Neuanfang? ÖPNV in der Region braucht Veränderung

Am 10.12.20 berichtete die NOZ online über Fahrpreiserhöhungen im Busverkehr hier (Druckausgabe 29.12.20).  Am 29.12.20 mailte der VfM folgende Stellungnahme an die NOZ:
„Ab Jahresbeginn 2021 werden Ungleichbehandlung und Unterschied im ÖPNV zwischen Stadt und Land Osnabrück weiter zementiert und bestätigt. In der Stadt steigen die Fahrpreise nicht, im Landkreis werden die Busfahrten je nach Fahrschein um 10 bis 50 Cent teurer. In der Stadt wird auf eine Preiserhöhung verzichtet, um die Kunden zu binden und nicht abzuschrecken – so wird der Sprecher der Stadtwerke zitiert. Im Umkehrschluss bedeutet die Preiserhöhung für den Landkreis also eine Abschreckung der Kunden. Diese findet auch dadurch statt, dass es im Landkreis kein Mehrfahrten-Tickets gibt – in der Stadt wird sogar ein 12-Fahrten-Ticket neu eingeführt. In der Stadt kann mit Smartphone-App gebucht und der jeweils günstigste Preis bezahlt werden – davon können die Landkreis-Bewohner nur träumen.
Der Bericht in der NOZ dokumentiert eindrucksvoll und detailliert den gewaltigen Qualitätsunterschied des Busverkehrs zwischen Stadt und Land und damit auch die Ungleichbehandlung der BürgerInnen in Stadt und Land. Die hinlänglich bekannten Forderungen zum ÖPNV bleiben aktuell und ihre Realisierung um so dringlicher:
1. Eine einheitliche Tarif- und Ticketstruktur in Stadt und Land
2. Gleiche Services (z. B. Apps) für Stadt und Land
3. Einheitliche Preise für Tickets von Bus und Bahn, Gültigkeit aller Tickets für Bus und Bahn
4. Kurzfristige Wiedereinführung der 4-fach-Karte im Landkreis
5. Kurzfristige Einführung von Seniorenkarten analog des Angebotes im Stadtgebiet
Der sog. eigenwirtschaftliche, also privatisierte Busverkehr mit Privatfirmen, die angemessenen Gewinn anstreben (müssen) ist im Landkreis auf eine Verkehrsgesellschaft des Landkreises zu übertragen, für die die privaten Firmen dann im Auftrag fahren. Damit würde das strukturelle Ungleichgewicht zwischen Stadt und Land beseitigt, das die derzeitige, seit Jahrzehnten bestehende, kundenunfreundliche und dysfunktionale ÖPNV-Situation bewirkt.
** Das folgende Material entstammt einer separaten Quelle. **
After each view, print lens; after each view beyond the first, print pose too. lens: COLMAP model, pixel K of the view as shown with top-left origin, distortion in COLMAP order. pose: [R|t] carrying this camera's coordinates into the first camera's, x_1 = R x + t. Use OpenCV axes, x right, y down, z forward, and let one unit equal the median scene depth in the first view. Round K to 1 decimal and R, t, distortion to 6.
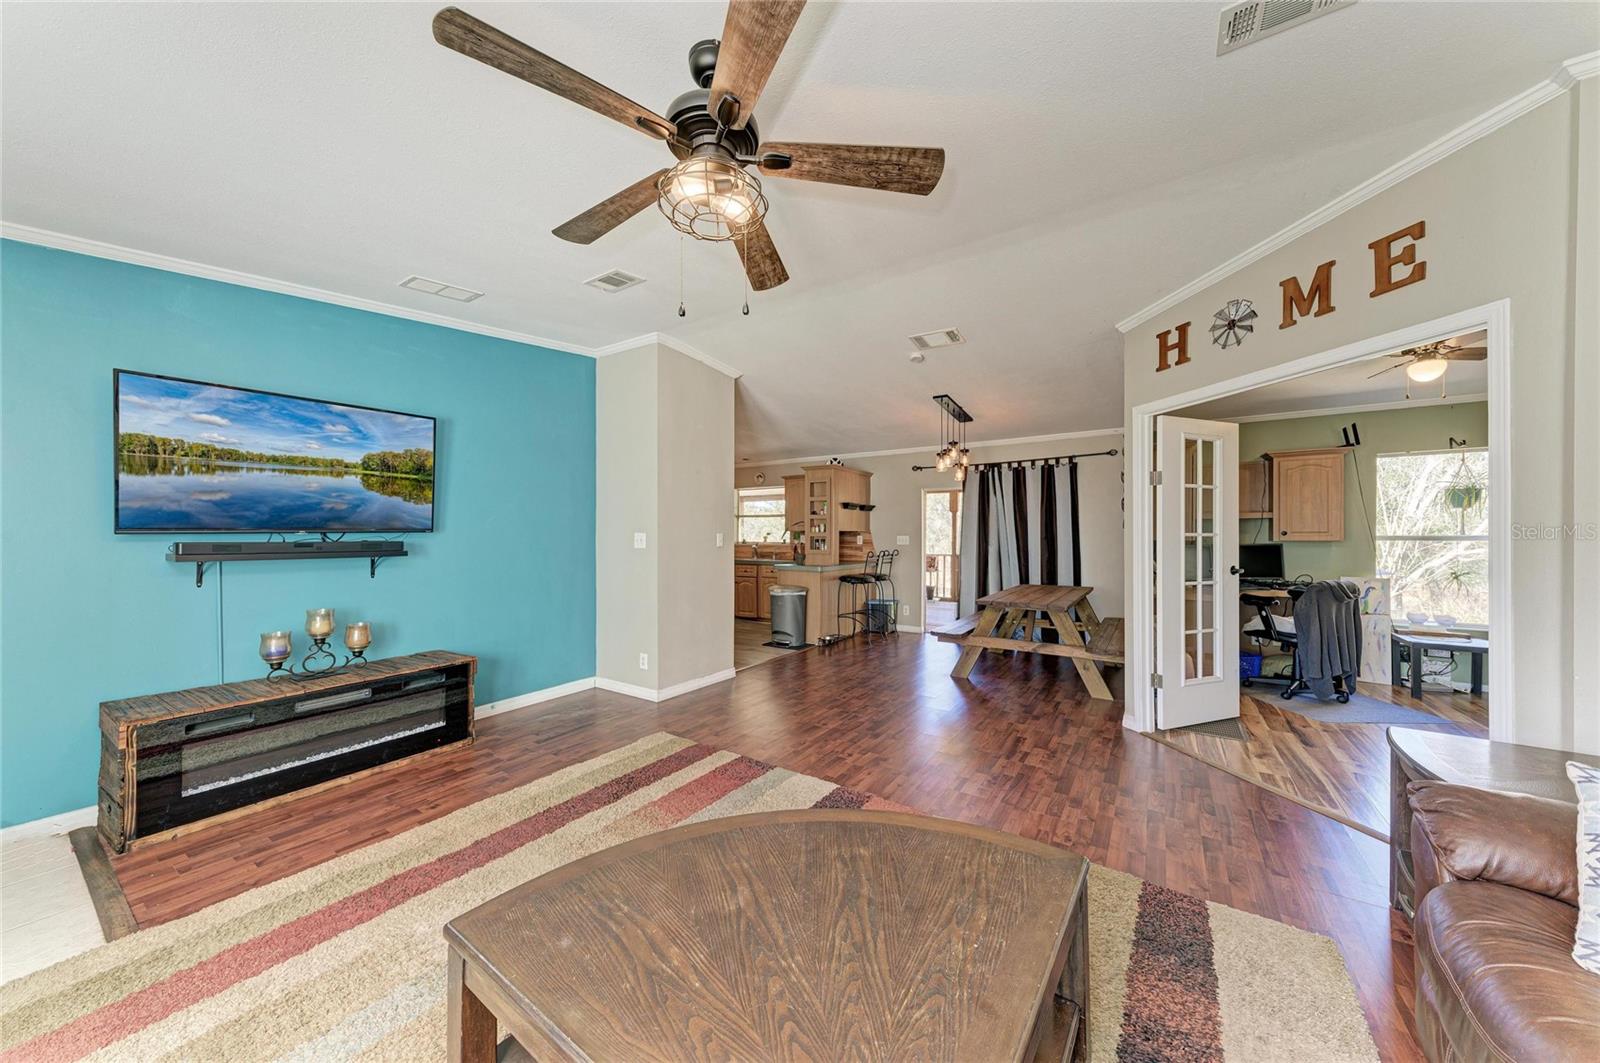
lens RADIAL K [[542.7, 0, 796.2], [0, 542.7, 533.1], [0, 0, 1]] dist [0.007052, -0.000018]
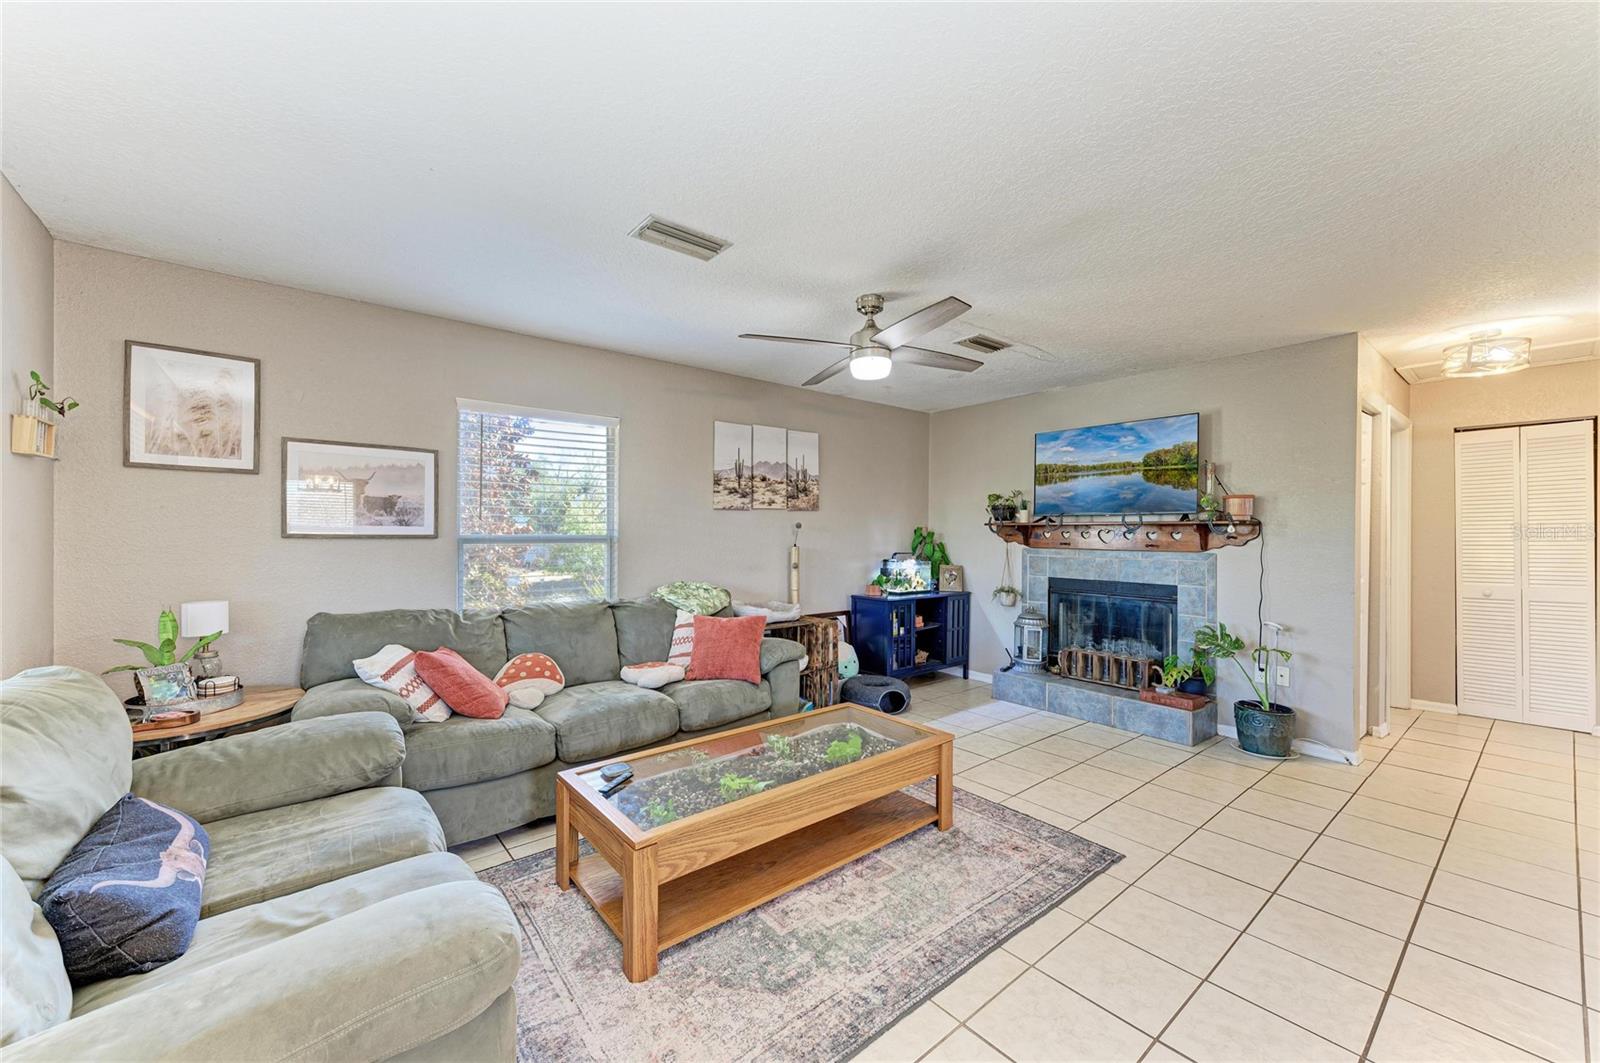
lens RADIAL K [[621.8, 0, 799.4], [0, 621.8, 525.3], [0, 0, 1]] dist [0.000254, -0.000004]
pose [[-0.289917, -0.000772, -0.957051, 0.893451], [-0.003342, 0.999994, 0.000206, 0.027066], [0.957046, 0.003258, -0.289918, 0.664925]]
Der VfM bittet die Parteien, den ÖPNV zu ihrem Thema zu machen und einen einheitlichen ÖPNV in einem regionalen Verkehrsverbund zu Zielen für die Kommunalwahlen 2021 zu machen und die o.g. Forderungen schnellstmöglich in den kommunalen Parlamenten zur Abstimmung zu bringen.“
Ergänzt mit zahlreichen Informationen berichtete die NOZ (Druckausgabe 5.1.21) und online am 3.1.21 über die VfM-Positionierung.Am 4.1.21 folgte ein Bericht bei OS-Radio: hier
Wir hoffen und wünschen, dass damit die Diskussion über die Struktur und die „Eigenwirtschaftlichkeit“ des Bussystems in der Region und im Landkreis erföffnet ist.